§ VOTRE TRAVAIL
A: D'après le texte fourni, quelle notion la loi « Spinetta » a-t-elle remplacée par celle d'ouvrage pour l'application de la responsabilité légale des constructeurs ?
B: Expliquez, en vous appuyant sur le texte fourni, pourquoi le passage de la notion d'édifice à celle d'ouvrage a élargi le champ de la responsabilité légale des constructeurs.
C: Citez le passage du texte fourni qui va de « On savait déjà » à « de droit commun. », ces deux extrémités incluses.

§ TEXTE FOURNI

# # # # #

Le désordre causé par un élément d'équipement adjoint à un ouvrage existant, dont l'installation n'a pas nécessité de gros travaux, peut-il entrer dans le champ de la garantie décennale ? C'est à cette question que la Cour de cassation a répondu par l'affirmative, par un arrêt du 15 juin 2017, promis à la plus large publication, qui semble bien remettre en cause le critère traditionnellement retenu pour l'application de la garantie décennale. I- L'ouvrage, critère de la garantie décennale

La notion d'ouvrage a été introduite par la loi "Spinetta" (1), en remplacement de la notion d'édifice auparavant retenue pour l'application de la responsabilité légale des constructeurs. La notion d'édifice excluait du champ d'application de la responsabilité légale les travaux de génie civil, ainsi que les voies et réseaux divers (VRD), qui sont compris dans le champ de la notion, plus large, de réalisation d'un ouvrage. Cette notion d'ouvrage a également remplacé celle de bâtiment dans les textes relatifs aux éléments indissociables et dissociables (actuels articles 1792 N° Lexbase : L1920ABQ et 1792-3 N° Lexbase : L6350G93 du Code civil).

L'article 1792, alinéa 1er, du Code civil fait de la construction d'un ouvrage le critère de l'application de la garantie légale des constructeurs : "Tout constructeur d'un ouvrage est responsable de plein droit, envers le maître ou l'acquéreur de l'ouvrage, des dommages, même résultant d'un vice du sol, qui compromettent la solidité de l'ouvrage ou qui, l'affectant dans l'un de ses éléments constitutifs ou l'un de ses éléments d'équipement, le rendent impropre à sa destination".

On savait déjà que les désordres des éléments d'équipement pouvaient rendre l'ouvrage impropre à sa destination et ouvrir une action en garantie décennale. Encore fallait-il pouvoir rattacher leur installation à la réalisation d'un ouvrage, et donc, lorsque les éléments d'équipement litigieux ont été posés postérieurement à l'achèvement de l'ouvrage principal, que leur installation ait nécessité des travaux assimilables à la construction d'un ouvrage.

A défaut, les articles 1792 et suivants n'avaient pas vocation à s'appliquer et l'action devait être jugée conformément aux règles de la responsabilité contractuelle de droit commun.

Le principe a d'abord été posé à propos des travaux de peintures, tissus tendus et de moquettes, qu'ils soient réalisés à l'occasion ou non de la construction de l'ouvrage, lorsqu'ils n'ont pas de fonction d'étanchéité (2).

# # # # #

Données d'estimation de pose
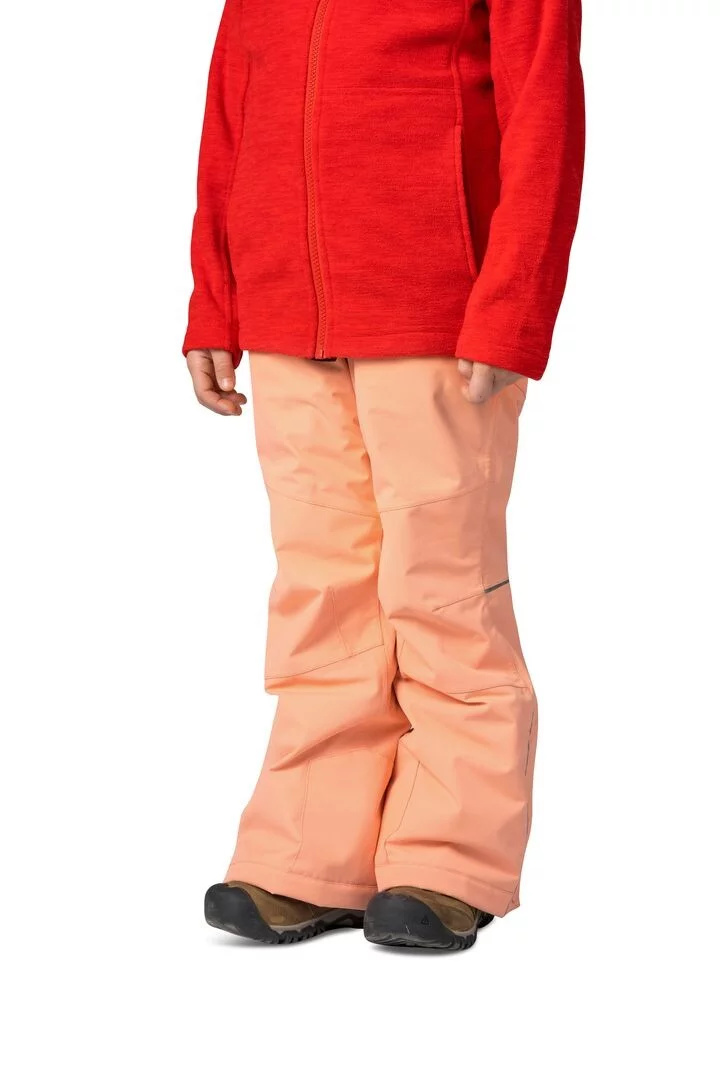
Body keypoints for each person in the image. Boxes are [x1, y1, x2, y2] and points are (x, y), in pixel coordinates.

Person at [184, 0, 584, 950]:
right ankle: (310, 853)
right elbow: (232, 104)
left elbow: (544, 110)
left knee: (442, 590)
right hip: (285, 310)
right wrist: (215, 299)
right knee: (319, 590)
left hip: (438, 313)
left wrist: (512, 307)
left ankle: (450, 857)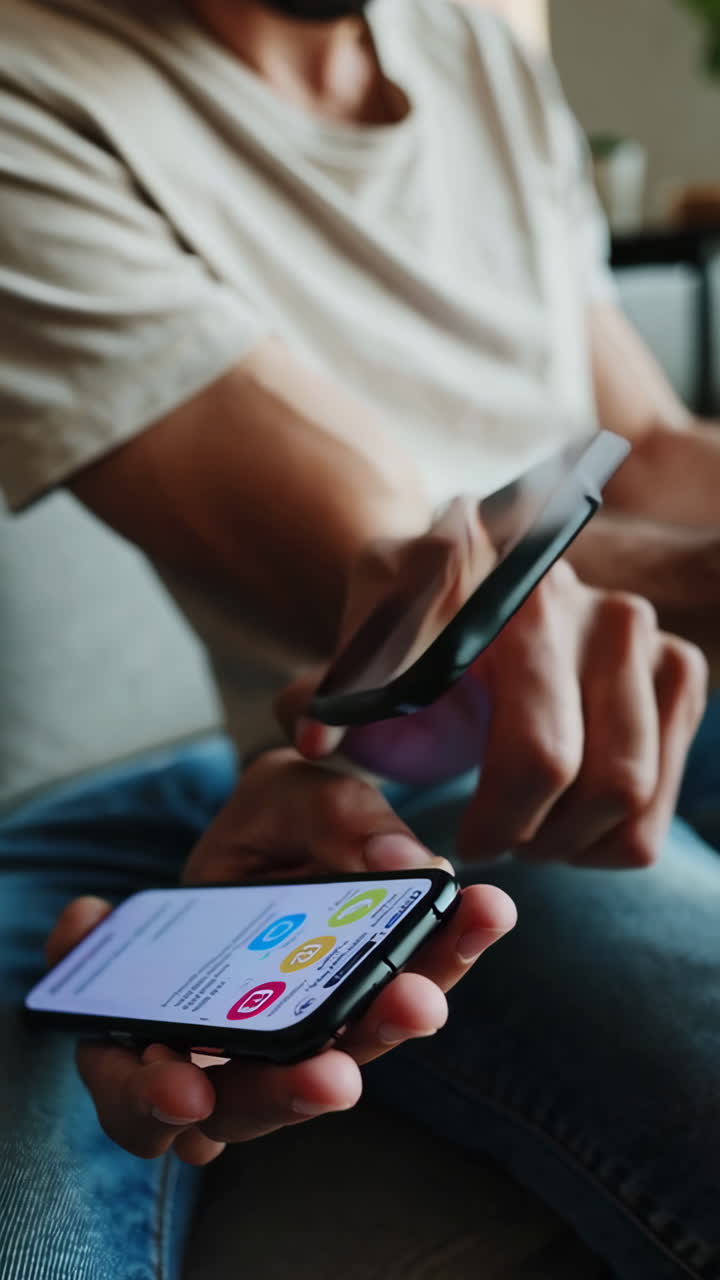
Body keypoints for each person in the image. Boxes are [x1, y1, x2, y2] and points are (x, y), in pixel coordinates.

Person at [0, 1, 718, 1278]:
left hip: (649, 683)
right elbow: (384, 561)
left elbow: (643, 446)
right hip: (419, 777)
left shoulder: (476, 39)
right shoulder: (32, 86)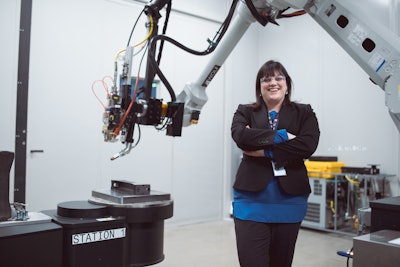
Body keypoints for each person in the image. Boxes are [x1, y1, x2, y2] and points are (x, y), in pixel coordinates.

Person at [231, 60, 320, 267]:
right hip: (250, 200)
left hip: (290, 201)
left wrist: (265, 150)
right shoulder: (245, 111)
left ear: (287, 84)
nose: (273, 83)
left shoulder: (304, 112)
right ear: (259, 86)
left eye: (279, 78)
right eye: (266, 79)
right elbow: (241, 136)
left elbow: (308, 144)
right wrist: (282, 136)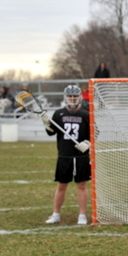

# # # # #

§ RÉPONSES NUMÉROTÉES
A: La notion d'édifice.

B: La notion d'édifice excluait du champ de la responsabilité légale les travaux de génie civil ainsi que les voies et réseaux divers (VRD). Ces travaux sont compris dans la notion, plus large, de réalisation d'un ouvrage, qui l'a remplacée.

C:
On savait déjà que les désordres des éléments d'équipement pouvaient rendre l'ouvrage impropre à sa destination et ouvrir une action en garantie décennale. Encore fallait-il pouvoir rattacher leur installation à la réalisation d'un ouvrage, et donc, lorsque les éléments d'équipement litigieux ont été posés postérieurement à l'achèvement de l'ouvrage principal, que leur installation ait nécessité des travaux assimilables à la construction d'un ouvrage.

A défaut, les articles 1792 et suivants n'avaient pas vocation à s'appliquer et l'action devait être jugée conformément aux règles de la responsabilité contractuelle de droit commun.